▸ YOUR INSTRUCTIONS
When the string "lines" is part of a line below, that line should be copied.

▸ Source data
>>

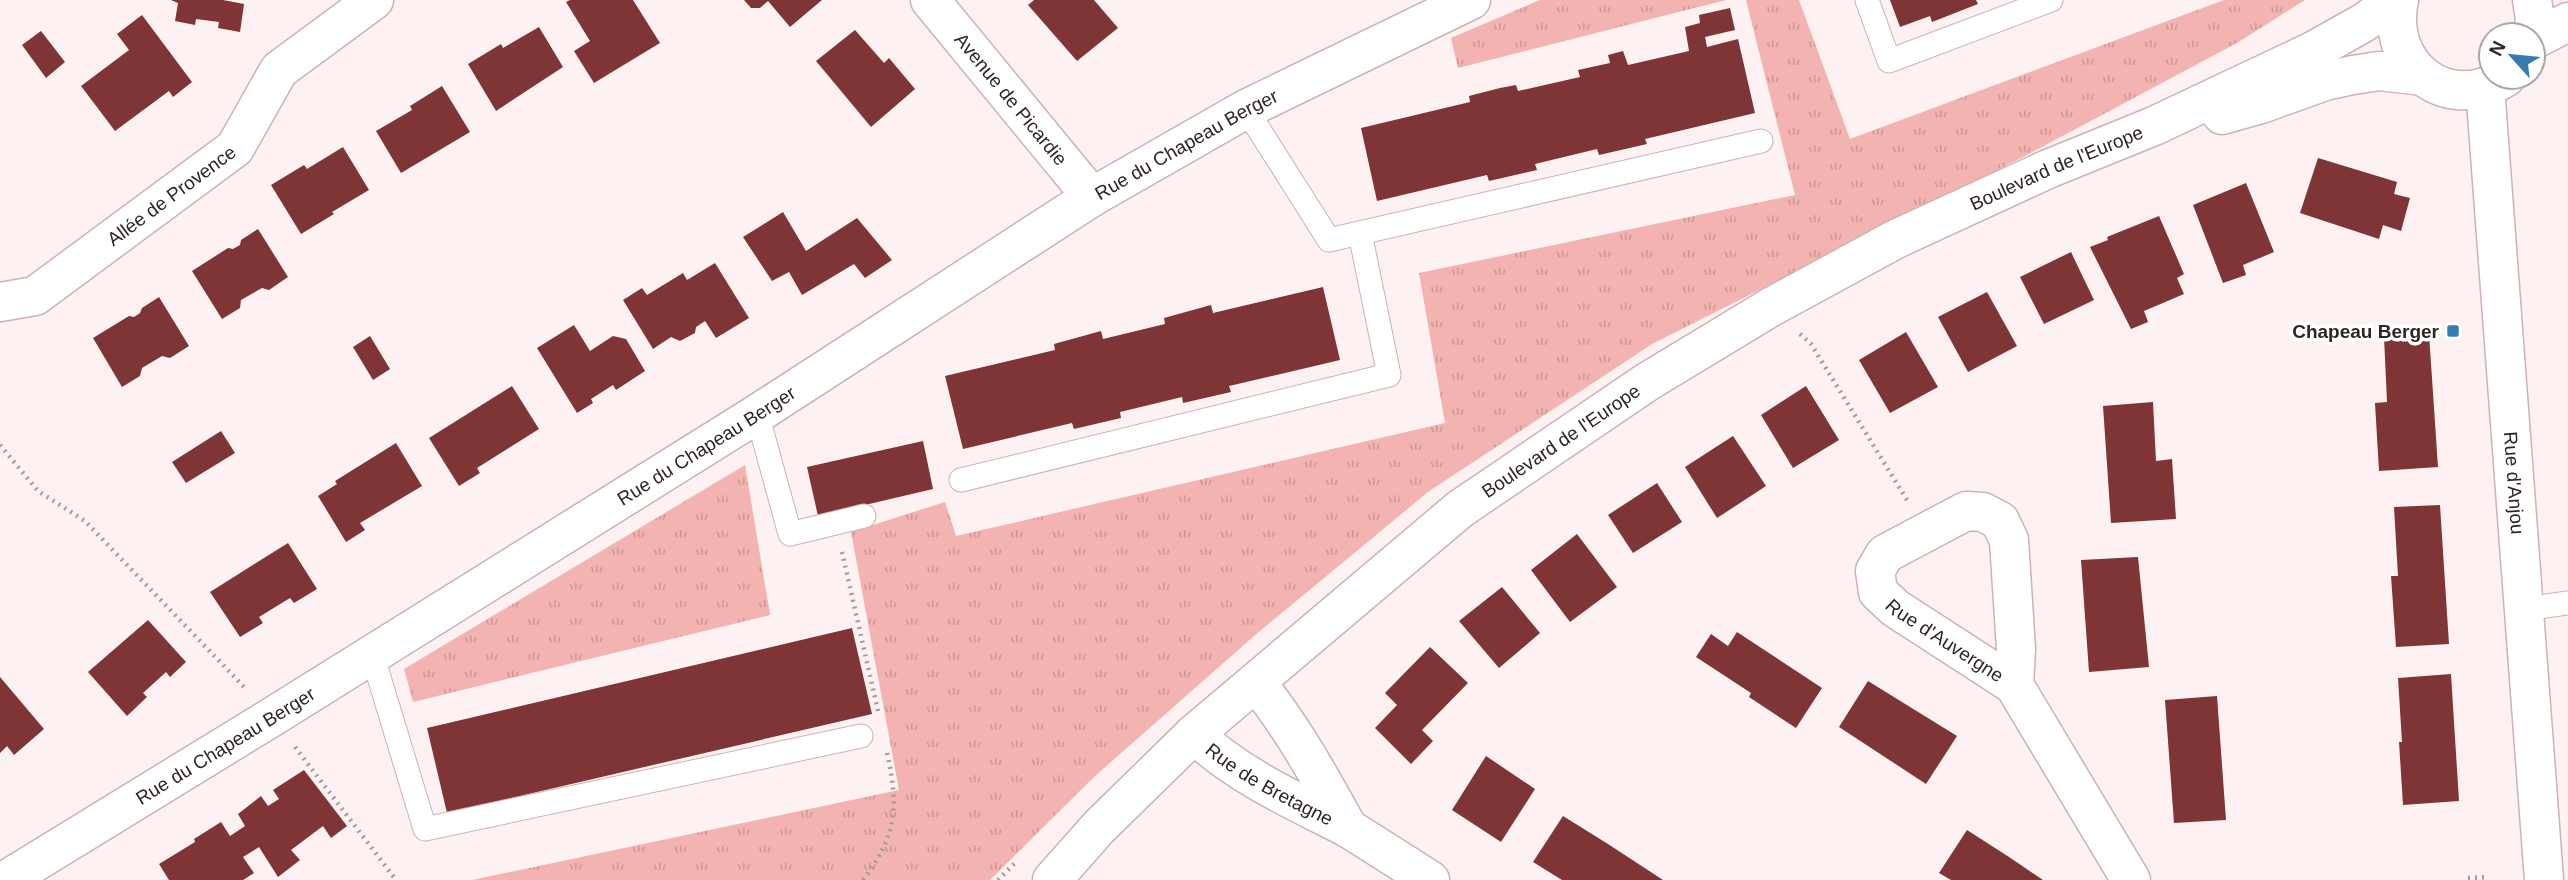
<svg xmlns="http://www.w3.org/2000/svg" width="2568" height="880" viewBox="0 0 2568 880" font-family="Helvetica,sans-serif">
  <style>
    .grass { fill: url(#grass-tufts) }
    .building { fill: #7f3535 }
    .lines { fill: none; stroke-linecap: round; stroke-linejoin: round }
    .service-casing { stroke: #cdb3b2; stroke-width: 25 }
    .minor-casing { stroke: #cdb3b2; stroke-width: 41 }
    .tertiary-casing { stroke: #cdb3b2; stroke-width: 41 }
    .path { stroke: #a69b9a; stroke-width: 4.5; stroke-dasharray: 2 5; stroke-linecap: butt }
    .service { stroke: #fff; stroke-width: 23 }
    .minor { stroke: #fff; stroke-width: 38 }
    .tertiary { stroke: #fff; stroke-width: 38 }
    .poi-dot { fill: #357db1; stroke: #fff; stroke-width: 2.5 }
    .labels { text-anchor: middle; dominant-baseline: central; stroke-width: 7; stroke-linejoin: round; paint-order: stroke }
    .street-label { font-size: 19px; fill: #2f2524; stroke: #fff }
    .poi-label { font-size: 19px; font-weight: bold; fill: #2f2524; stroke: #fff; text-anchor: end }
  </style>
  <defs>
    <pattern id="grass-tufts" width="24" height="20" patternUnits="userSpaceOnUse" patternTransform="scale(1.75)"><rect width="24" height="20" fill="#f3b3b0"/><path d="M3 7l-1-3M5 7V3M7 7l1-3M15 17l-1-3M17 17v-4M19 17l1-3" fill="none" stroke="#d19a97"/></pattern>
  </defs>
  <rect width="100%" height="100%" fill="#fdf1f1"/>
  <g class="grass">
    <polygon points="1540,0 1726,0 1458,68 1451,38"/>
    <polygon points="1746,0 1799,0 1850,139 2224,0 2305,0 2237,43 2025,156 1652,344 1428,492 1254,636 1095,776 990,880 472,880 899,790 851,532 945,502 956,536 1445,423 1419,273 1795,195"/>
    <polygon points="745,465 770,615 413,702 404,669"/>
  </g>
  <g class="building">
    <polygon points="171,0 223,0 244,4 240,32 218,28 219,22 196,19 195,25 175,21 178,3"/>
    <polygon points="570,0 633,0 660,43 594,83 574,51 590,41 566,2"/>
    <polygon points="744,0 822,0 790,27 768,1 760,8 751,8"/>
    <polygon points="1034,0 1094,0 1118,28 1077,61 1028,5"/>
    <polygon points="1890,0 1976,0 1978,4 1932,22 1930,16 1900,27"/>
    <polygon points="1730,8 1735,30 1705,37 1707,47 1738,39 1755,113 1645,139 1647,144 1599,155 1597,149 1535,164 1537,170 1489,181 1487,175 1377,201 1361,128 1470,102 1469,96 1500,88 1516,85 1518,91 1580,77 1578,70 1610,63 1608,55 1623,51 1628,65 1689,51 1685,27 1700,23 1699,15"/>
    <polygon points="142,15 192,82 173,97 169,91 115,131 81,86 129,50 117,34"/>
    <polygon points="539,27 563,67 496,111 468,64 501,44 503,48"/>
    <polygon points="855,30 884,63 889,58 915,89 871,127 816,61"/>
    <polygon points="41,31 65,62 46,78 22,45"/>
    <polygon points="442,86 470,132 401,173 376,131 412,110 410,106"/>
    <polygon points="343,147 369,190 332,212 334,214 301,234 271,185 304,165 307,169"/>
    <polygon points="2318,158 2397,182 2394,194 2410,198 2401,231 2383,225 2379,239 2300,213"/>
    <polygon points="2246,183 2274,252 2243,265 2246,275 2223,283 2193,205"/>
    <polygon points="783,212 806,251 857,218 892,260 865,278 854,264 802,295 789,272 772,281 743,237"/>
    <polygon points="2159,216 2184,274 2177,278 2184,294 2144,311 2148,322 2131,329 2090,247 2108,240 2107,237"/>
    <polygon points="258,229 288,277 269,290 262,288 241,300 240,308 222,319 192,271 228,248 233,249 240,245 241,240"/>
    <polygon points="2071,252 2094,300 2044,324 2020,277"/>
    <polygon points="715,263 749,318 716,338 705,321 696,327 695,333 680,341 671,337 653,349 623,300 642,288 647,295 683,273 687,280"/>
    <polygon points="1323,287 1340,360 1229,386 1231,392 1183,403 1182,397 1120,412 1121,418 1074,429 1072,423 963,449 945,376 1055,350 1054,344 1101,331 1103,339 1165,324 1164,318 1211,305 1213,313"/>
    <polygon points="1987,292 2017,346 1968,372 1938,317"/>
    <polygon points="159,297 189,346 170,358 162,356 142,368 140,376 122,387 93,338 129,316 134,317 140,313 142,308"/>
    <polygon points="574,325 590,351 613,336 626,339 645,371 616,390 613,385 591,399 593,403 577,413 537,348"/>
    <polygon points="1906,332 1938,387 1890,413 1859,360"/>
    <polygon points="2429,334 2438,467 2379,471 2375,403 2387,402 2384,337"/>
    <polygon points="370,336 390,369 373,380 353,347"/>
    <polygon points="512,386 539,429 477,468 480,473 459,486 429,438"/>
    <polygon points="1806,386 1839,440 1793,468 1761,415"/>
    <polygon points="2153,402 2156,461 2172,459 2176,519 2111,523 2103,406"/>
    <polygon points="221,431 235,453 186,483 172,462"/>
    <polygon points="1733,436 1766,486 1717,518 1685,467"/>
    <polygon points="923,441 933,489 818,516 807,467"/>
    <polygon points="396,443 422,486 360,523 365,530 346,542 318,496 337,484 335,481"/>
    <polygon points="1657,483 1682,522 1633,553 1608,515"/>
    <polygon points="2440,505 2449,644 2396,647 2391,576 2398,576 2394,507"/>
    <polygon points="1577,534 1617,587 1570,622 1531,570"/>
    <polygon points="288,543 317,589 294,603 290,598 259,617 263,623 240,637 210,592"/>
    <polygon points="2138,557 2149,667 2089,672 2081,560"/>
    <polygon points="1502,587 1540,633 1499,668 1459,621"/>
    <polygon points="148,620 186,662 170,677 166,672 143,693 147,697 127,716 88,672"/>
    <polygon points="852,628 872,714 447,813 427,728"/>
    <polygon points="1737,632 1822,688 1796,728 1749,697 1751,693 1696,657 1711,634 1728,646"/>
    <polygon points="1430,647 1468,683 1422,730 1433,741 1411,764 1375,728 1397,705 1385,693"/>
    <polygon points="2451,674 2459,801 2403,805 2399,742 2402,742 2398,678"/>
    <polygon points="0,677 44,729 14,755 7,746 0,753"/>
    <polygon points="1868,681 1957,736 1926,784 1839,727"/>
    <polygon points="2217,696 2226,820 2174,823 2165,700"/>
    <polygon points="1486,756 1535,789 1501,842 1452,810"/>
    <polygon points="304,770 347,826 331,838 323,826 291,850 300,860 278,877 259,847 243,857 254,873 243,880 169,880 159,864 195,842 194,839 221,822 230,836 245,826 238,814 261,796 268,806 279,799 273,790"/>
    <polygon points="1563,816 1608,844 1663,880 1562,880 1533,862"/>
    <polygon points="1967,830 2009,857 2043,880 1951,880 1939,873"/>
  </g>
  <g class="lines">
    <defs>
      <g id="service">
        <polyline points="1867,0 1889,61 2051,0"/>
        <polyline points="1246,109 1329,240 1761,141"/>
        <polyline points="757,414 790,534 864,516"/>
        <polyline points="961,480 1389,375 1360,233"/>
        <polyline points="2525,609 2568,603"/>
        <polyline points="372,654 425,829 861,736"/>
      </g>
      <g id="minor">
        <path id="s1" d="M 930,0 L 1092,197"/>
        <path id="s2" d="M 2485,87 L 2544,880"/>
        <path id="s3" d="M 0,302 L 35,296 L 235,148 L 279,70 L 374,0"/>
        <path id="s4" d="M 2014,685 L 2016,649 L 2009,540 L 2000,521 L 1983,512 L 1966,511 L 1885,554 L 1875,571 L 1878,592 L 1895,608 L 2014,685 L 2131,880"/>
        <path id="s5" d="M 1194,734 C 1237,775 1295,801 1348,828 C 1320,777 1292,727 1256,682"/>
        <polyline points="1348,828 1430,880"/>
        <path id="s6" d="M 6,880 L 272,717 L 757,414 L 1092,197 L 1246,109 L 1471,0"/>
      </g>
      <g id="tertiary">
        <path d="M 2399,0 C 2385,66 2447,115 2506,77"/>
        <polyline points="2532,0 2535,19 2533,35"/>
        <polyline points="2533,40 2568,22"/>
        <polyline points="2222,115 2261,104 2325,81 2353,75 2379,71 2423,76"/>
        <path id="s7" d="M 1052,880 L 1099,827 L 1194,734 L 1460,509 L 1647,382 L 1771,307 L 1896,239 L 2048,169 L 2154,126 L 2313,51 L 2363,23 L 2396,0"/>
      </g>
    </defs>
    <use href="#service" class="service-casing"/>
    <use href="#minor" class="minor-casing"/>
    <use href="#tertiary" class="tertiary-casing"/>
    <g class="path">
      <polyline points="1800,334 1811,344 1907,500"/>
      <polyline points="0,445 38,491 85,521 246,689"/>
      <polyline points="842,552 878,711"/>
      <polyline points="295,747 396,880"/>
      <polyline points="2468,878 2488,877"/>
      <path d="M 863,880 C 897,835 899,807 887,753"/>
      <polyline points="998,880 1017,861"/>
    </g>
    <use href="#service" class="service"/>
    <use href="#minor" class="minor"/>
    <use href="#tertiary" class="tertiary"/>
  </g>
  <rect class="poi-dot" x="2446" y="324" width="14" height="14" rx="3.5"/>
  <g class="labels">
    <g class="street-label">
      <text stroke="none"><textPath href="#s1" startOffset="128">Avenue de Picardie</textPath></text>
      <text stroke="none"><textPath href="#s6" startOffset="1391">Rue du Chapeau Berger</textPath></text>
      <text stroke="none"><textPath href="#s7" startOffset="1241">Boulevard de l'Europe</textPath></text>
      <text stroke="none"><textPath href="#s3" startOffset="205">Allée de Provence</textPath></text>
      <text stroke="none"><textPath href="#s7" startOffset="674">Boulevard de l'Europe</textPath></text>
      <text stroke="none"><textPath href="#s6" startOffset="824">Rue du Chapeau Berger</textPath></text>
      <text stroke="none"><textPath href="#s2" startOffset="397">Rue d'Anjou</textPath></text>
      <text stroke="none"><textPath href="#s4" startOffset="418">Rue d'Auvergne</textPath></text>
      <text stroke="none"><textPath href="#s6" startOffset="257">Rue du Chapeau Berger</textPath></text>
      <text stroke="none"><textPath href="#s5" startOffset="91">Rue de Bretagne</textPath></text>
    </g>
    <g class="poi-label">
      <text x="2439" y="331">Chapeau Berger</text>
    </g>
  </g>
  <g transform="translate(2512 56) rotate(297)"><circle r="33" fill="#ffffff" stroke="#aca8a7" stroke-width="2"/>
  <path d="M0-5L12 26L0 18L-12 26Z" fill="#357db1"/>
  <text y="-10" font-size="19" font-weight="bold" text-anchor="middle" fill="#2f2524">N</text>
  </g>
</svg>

<<

▸ TASK ANSWER
    .lines { fill: none; stroke-linecap: round; stroke-linejoin: round }
  <g class="lines">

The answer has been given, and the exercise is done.